[Exercise input]

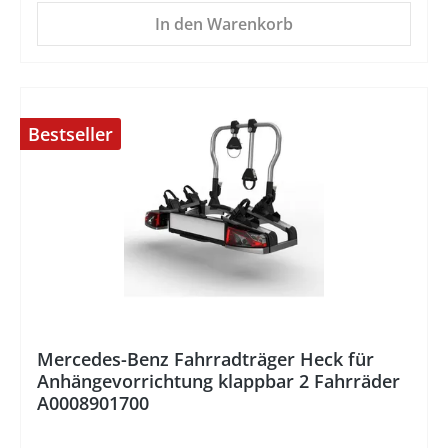
In den Warenkorb
Bestseller
%
Mercedes-Benz Fahrradträger Heck für
Anhängevorrichtung klappbar 2 Fahrräder
A0008901700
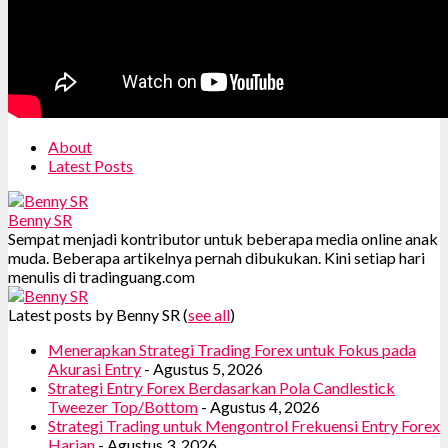
About
Latest Posts
Benny SR
Sempat menjadi kontributor untuk beberapa media online anak
muda. Beberapa artikelnya pernah dibukukan. Kini setiap hari
menulis di tradinguang.com
Latest posts by Benny SR
(
see all
)
Menerapkan Strategi Trading Forex untuk Fokus pada
Akurasi Entry
- Agustus 5, 2026
Strategi Entry Forex Berdasarkan Pola Candlestick
Tweezer Top/Bottom
- Agustus 4, 2026
Strategi Trading untuk Mengontrol Frekuensi Entry Forex
Harian
- Agustus 3, 2026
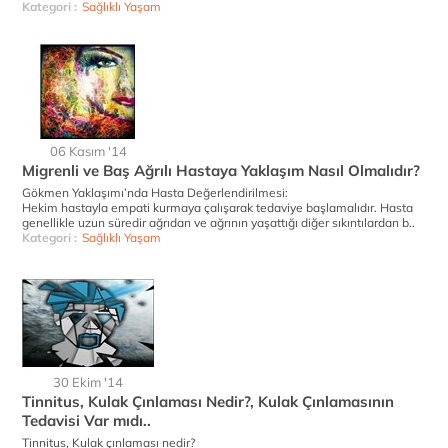
Kategori :
Sağlıklı Yaşam
06 Kasım '14
Migrenli ve Baş Ağrılı Hastaya Yaklaşım Nasıl Olmalıdır?
Gökmen Yaklaşımı’nda Hasta Değerlendirilmesi:
Hekim hastayla empati kurmaya çalışarak tedaviye başlamalıdır. Hasta
genellikle uzun süredir ağrıdan ve ağrının yaşattığı diğer sıkıntılardan b..
Kategori :
Sağlıklı Yaşam
30 Ekim '14
Tinnitus, Kulak Çınlaması Nedir?, Kulak Çınlamasının
Tedavisi Var mıdı..
Tinnitus, Kulak çınlaması nedir?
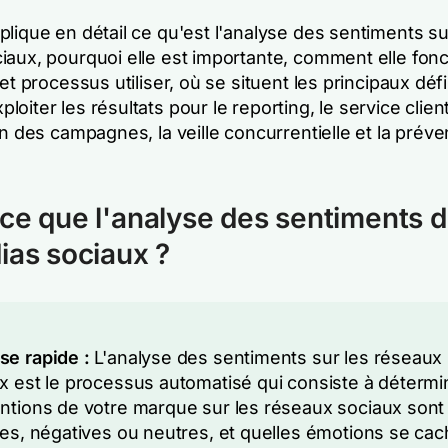
lique en détail ce qu'est l'analyse des sentiments su
iaux, pourquoi elle est importante, comment elle fonc
 et processus utiliser, où se situent les principaux défi
oiter les résultats pour le reporting, le service client
on des campagnes, la veille concurrentielle et la prév
ce que l'analyse des sentiments 
ias sociaux ?
e rapide :
L'analyse des sentiments sur les réseaux
x est le processus automatisé qui consiste à détermin
ntions de votre marque sur les réseaux sociaux sont
ves, négatives ou neutres, et quelles émotions se ca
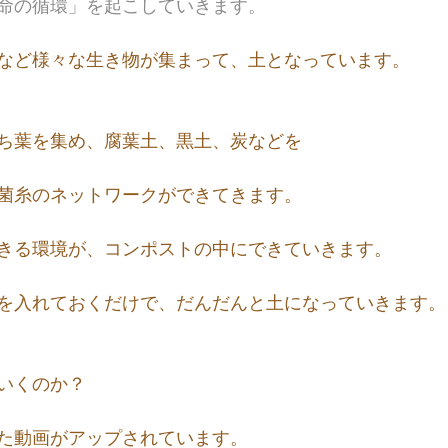
命の循環」を起こしていきます。
など様々な生き物が集まって、土となっています。
ち葉を集め、腐葉土、黒土、炭などを
菌糸のネットワークができてきます。
きる環境が、コンポストの中にできていきます。
を入れておくだけで、だんだんと土になっていきます。
いくのか？
た動画がアップされています。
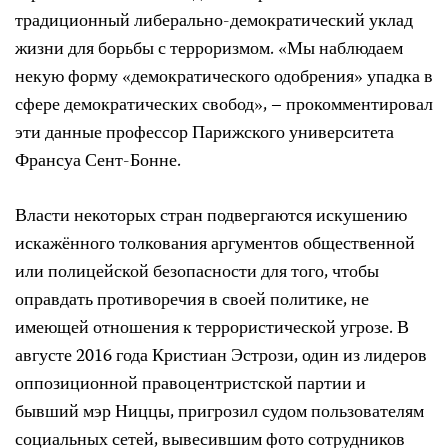
традиционный либерально-демократический уклад
жизни для борьбы с терроризмом. «Мы наблюдаем
некую форму «демократического одобрения» упадка в
сфере демократических свобод», – прокомментировал
эти данные профессор Парижского университета
Франсуа Сент-Бонне.
Власти некоторых стран подвергаются искушению
искажённого толкования аргументов общественной
или полицейской безопасности для того, чтобы
оправдать противоречия в своей политике, не
имеющей отношения к террористической угрозе. В
августе 2016 года Кристиан Эстрози, один из лидеров
оппозиционной правоцентристской партии и
бывший мэр Ниццы, пригрозил судом пользователям
социальных сетей, вывесившим фото сотрудников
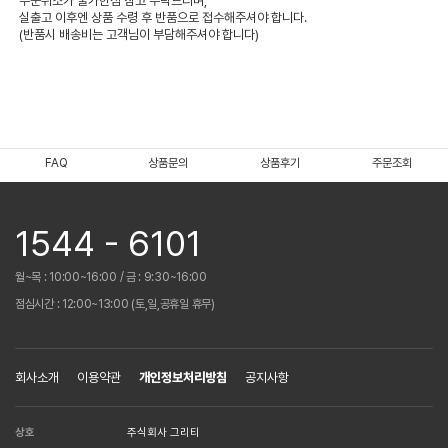
주문취소가 불가한점 참고 부탁드리며,
실출고 이후엔 상품 수령 후 반품으로 접수해주셔야 합니다.
(반품시 배송비는 고객님이 부담해주셔야 합니다)
FAQ
상품문의
상품후기
주문조회
1544 - 6101
월~목 : 10:00~16:00 / 금 : 9:30~16:00
점심시간 : 12:00~13:00 (토,일,공휴일 휴무)
회사소개
이용약관
개인정보처리방침
공지사항
상호
주식회사 그리티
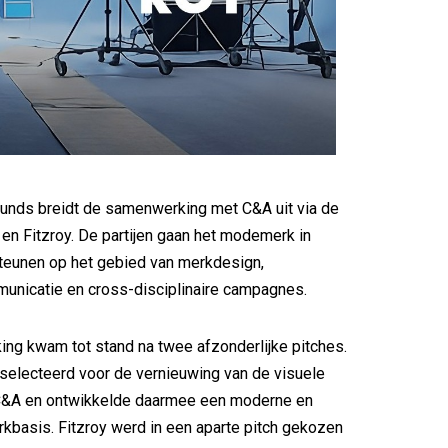
ounds breidt de samenwerking met C&A uit via de
en Fitzroy. De partijen gaan het modemerk in
teunen op het gebied van merkdesign,
unicatie en cross-disciplinaire campagnes.
ng kwam tot stand na twee afzonderlijke pitches.
selecteerd voor de vernieuwing van de visuele
n C&A en ontwikkelde daarmee een moderne en
kbasis. Fitzroy werd in een aparte pitch gekozen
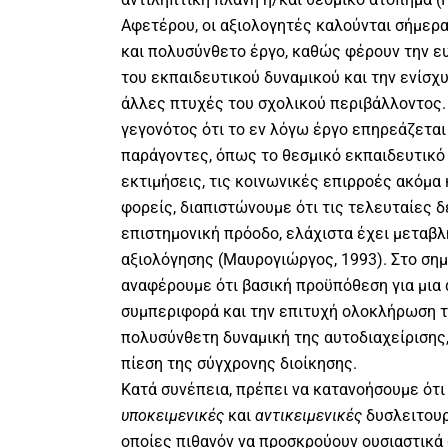
Αφετέρου, οι αξιολογητές καλούνται σήμερα
και πολυσύνθετο έργο, καθώς φέρουν την ευ
του εκπαιδευτικού δυναμικού και την ενίσχυ
άλλες πτυχές του σχολικού περιβάλλοντος
γεγονότος ότι το εν λόγω έργο επηρεάζετ
παράγοντες, όπως το θεσμικό εκπαιδευτικό π
εκτιμήσεις, τις κοινωνικές επιρροές ακόμα 
φορείς, διαπιστώνουμε ότι τις τελευταίες δ
επιστημονική πρόοδο, ελάχιστα έχει μεταβλ
αξιολόγησης (Μαυρογιώργος, 1993). Στο σημ
αναφέρουμε ότι βασική προϋπόθεση για μια
συμπεριφορά και την επιτυχή ολοκλήρωση τ
πολυσύνθετη δυναμική της αυτοδιαχείρισης,
πίεση της σύγχρονης διοίκησης.
Κατά συνέπεια, πρέπει να κατανοήσουμε ότ
υποκειμενικές
και
αντικειμενικές
δυσλειτουργ
οποίες πιθανόν να προσκρούουν ουσιαστικά 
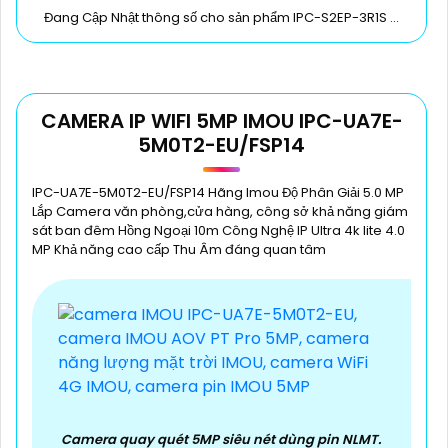
Đang Cập Nhật thông số cho sản phẩm IPC-S2EP-3R1S ...
'
CAMERA IP WIFI 5MP IMOU IPC-UA7E-
5M0T2-EU/FSP14
IPC-UA7E-5M0T2-EU/FSP14 Hãng Imou Độ Phân Giải 5.0 MP
Lắp Camera văn phòng,cửa hàng, công sở khả năng giám
sát ban đêm Hồng Ngoại 10m Công Nghệ IP Ultra 4k lite 4.0
MP Khả năng cao cấp Thu Âm đáng quan tâm
Camera quay quét 5MP siêu nét dùng pin NLMT.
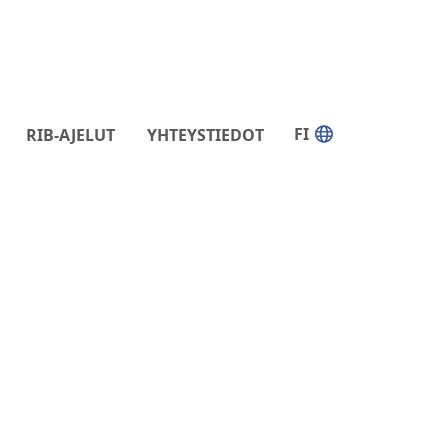
FI
RIB-AJELUT
YHTEYSTIEDOT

[/Exercise input]

Instructions to follow: Taking each record in turn, retype it exactly and drop any picture.

Answer to this task:
In den Warenkorb
Bestseller
%
Mercedes-Benz Fahrradträger Heck für
Anhängevorrichtung klappbar 2 Fahrräder
A0008901700
About
Latest Posts
Benny SR
Sempat menjadi kontributor untuk beberapa media online anak
muda. Beberapa artikelnya pernah dibukukan. Kini setiap hari
menulis di tradinguang.com
Latest posts by Benny SR
(
see all
)
Menerapkan Strategi Trading Forex untuk Fokus pada
Akurasi Entry
- Agustus 5, 2026
Strategi Entry Forex Berdasarkan Pola Candlestick
Tweezer Top/Bottom
- Agustus 4, 2026
Strategi Trading untuk Mengontrol Frekuensi Entry Forex
Harian
- Agustus 3, 2026
Kategori :
Sağlıklı Yaşam
06 Kasım '14
Migrenli ve Baş Ağrılı Hastaya Yaklaşım Nasıl Olmalıdır?
Gökmen Yaklaşımı’nda Hasta Değerlendirilmesi:
Hekim hastayla empati kurmaya çalışarak tedaviye başlamalıdır. Hasta
genellikle uzun süredir ağrıdan ve ağrının yaşattığı diğer sıkıntılardan b..
Kategori :
Sağlıklı Yaşam
30 Ekim '14
Tinnitus, Kulak Çınlaması Nedir?, Kulak Çınlamasının
Tedavisi Var mıdı..
Tinnitus, Kulak çınlaması nedir?
lique en détail ce qu'est l'analyse des sentiments su
iaux, pourquoi elle est importante, comment elle fonc
 et processus utiliser, où se situent les principaux défi
oiter les résultats pour le reporting, le service client
on des campagnes, la veille concurrentielle et la prév
ce que l'analyse des sentiments 
ias sociaux ?
e rapide :
L'analyse des sentiments sur les réseaux
x est le processus automatisé qui consiste à détermin
ntions de votre marque sur les réseaux sociaux sont
ves, négatives ou neutres, et quelles émotions se ca
命の循環」を起こしていきます。
など様々な生き物が集まって、土となっています。
ち葉を集め、腐葉土、黒土、炭などを
菌糸のネットワークができてきます。
きる環境が、コンポストの中にできていきます。
を入れておくだけで、だんだんと土になっていきます。
いくのか？
た動画がアップされています。
традиционный либерально-демократический уклад
жизни для борьбы с терроризмом. «Мы наблюдаем
некую форму «демократического одобрения» упадка в
сфере демократических свобод», – прокомментировал
эти данные профессор Парижского университета
Франсуа Сент-Бонне.
Власти некоторых стран подвергаются искушению
искажённого толкования аргументов общественной
или полицейской безопасности для того, чтобы
оправдать противоречия в своей политике, не
имеющей отношения к террористической угрозе. В
августе 2016 года Кристиан Эстрози, один из лидеров
оппозиционной правоцентристской партии и
бывший мэр Ниццы, пригрозил судом пользователям
социальных сетей, вывесившим фото сотрудников
주문취소가 불가한점 참고 부탁드리며,
실출고 이후엔 상품 수령 후 반품으로 접수해주셔야 합니다.
(반품시 배송비는 고객님이 부담해주셔야 합니다)
FAQ
상품문의
상품후기
주문조회
1544 - 6101
월~목 : 10:00~16:00 / 금 : 9:30~16:00
점심시간 : 12:00~13:00 (토,일,공휴일 휴무)
회사소개
이용약관
개인정보처리방침
공지사항
상호
주식회사 그리티
ounds breidt de samenwerking met C&A uit via de
en Fitzroy. De partijen gaan het modemerk in
teunen op het gebied van merkdesign,
unicatie en cross-disciplinaire campagnes.
ng kwam tot stand na twee afzonderlijke pitches.
selecteerd voor de vernieuwing van de visuele
n C&A en ontwikkelde daarmee een moderne en
kbasis. Fitzroy werd in een aparte pitch gekozen
Αφετέρου, οι αξιολογητές καλούνται σήμερα
και πολυσύνθετο έργο, καθώς φέρουν την ευ
του εκπαιδευτικού δυναμικού και την ενίσχυ
άλλες πτυχές του σχολικού περιβάλλοντος
γεγονότος ότι το εν λόγω έργο επηρεάζετ
παράγοντες, όπως το θεσμικό εκπαιδευτικό π
εκτιμήσεις, τις κοινωνικές επιρροές ακόμα 
φορείς, διαπιστώνουμε ότι τις τελευταίες δ
επιστημονική πρόοδο, ελάχιστα έχει μεταβλ
αξιολόγησης (Μαυρογιώργος, 1993). Στο σημ
αναφέρουμε ότι βασική προϋπόθεση για μια
συμπεριφορά και την επιτυχή ολοκλήρωση τ
πολυσύνθετη δυναμική της αυτοδιαχείρισης,
πίεση της σύγχρονης διοίκησης.
Κατά συνέπεια, πρέπει να κατανοήσουμε ότ
υποκειμενικές
και
αντικειμενικές
δυσλειτουργ
οποίες πιθανόν να προσκρούουν ουσιαστικά 
Đang Cập Nhật thông số cho sản phẩm IPC-S2EP-3R1S ...
'
CAMERA IP WIFI 5MP IMOU IPC-UA7E-
5M0T2-EU/FSP14
IPC-UA7E-5M0T2-EU/FSP14 Hãng Imou Độ Phân Giải 5.0 MP
Lắp Camera văn phòng,cửa hàng, công sở khả năng giám
sát ban đêm Hồng Ngoại 10m Công Nghệ IP Ultra 4k lite 4.0
MP Khả năng cao cấp Thu Âm đáng quan tâm
Camera quay quét 5MP siêu nét dùng pin NLMT.
FI
RIB-AJELUT
YHTEYSTIEDOT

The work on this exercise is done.